Only the line with "Figure 1: xy, xz, yz;" and the lines after it, through the end of the material, belong in the answer; repeat them exactly.

# # # # #

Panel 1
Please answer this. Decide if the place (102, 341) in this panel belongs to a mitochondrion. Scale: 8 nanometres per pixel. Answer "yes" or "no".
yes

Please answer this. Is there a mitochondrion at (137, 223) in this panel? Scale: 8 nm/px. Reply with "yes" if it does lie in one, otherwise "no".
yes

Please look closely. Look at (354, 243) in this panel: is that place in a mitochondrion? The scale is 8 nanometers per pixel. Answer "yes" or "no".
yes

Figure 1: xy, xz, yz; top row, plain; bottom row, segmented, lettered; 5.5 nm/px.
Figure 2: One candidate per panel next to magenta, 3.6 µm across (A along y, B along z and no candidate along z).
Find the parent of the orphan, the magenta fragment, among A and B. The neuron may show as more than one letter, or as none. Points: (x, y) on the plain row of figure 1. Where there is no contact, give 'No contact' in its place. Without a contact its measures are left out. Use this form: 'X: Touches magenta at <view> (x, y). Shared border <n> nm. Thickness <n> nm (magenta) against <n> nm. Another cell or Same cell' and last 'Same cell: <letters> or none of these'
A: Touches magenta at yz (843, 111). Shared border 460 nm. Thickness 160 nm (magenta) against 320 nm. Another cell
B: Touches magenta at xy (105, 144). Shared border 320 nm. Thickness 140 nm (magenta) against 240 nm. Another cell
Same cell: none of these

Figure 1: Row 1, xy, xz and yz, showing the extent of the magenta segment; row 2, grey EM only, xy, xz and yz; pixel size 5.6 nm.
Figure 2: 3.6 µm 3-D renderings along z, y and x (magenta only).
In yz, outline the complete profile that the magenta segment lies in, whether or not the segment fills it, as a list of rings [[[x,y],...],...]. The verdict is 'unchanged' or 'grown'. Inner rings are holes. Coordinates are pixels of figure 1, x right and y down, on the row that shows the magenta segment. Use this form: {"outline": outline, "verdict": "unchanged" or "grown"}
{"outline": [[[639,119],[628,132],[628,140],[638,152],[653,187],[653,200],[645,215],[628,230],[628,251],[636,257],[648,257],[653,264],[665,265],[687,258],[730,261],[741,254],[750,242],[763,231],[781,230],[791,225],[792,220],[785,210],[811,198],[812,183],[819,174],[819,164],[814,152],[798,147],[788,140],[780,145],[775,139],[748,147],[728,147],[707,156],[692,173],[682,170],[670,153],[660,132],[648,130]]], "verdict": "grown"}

# # # # #

- SOLUTION TO THIS PROBLEM -
Figure 1: xy, xz, yz; top row, plain; bottom row, segmented, lettered; 5.5 nm/px.
Figure 2: One candidate per panel next to magenta, 3.6 µm across (A along y, B along z and no candidate along z).
Find the parent of the orphan, the magenta fragment, among A and B. The neuron may show as more than one letter, or as none. Points: (x, y) on the plain row of figure 1. Where there is no contact, give 'No contact' in its place. Without a contact its measures are left out. Use this form: 'X: Touches magenta at <view> (x, y). Shared border <n> nm. Thickness <n> nm (magenta) against <n> nm. Another cell or Same cell' and last 'Same cell: <letters> or none of these'
A: Touches magenta at yz (843, 111). Shared border 460 nm. Thickness 160 nm (magenta) against 320 nm. Another cell
B: Touches magenta at xy (105, 144). Shared border 320 nm. Thickness 140 nm (magenta) against 240 nm. Another cell
Same cell: none of these

Figure 1: Row 1, xy, xz and yz, showing the extent of the magenta segment; row 2, grey EM only, xy, xz and yz; pixel size 5.6 nm.
Figure 2: 3.6 µm 3-D renderings along z, y and x (magenta only).
In yz, outline the complete profile that the magenta segment lies in, whether or not the segment fills it, as a list of rings [[[x,y],...],...]. The verdict is 'unchanged' or 'grown'. Inner rings are holes. Coordinates are pixels of figure 1, x right and y down, on the row that shows the magenta segment. Use this form: {"outline": outline, "verdict": "unchanged" or "grown"}
{"outline": [[[639,119],[628,132],[628,140],[638,152],[653,187],[653,200],[645,215],[628,230],[628,251],[636,257],[648,257],[653,264],[665,265],[687,258],[730,261],[741,254],[750,242],[763,231],[781,230],[791,225],[792,220],[785,210],[811,198],[812,183],[819,174],[819,164],[814,152],[798,147],[788,140],[780,145],[775,139],[748,147],[728,147],[707,156],[692,173],[682,170],[670,153],[660,132],[648,130]]], "verdict": "grown"}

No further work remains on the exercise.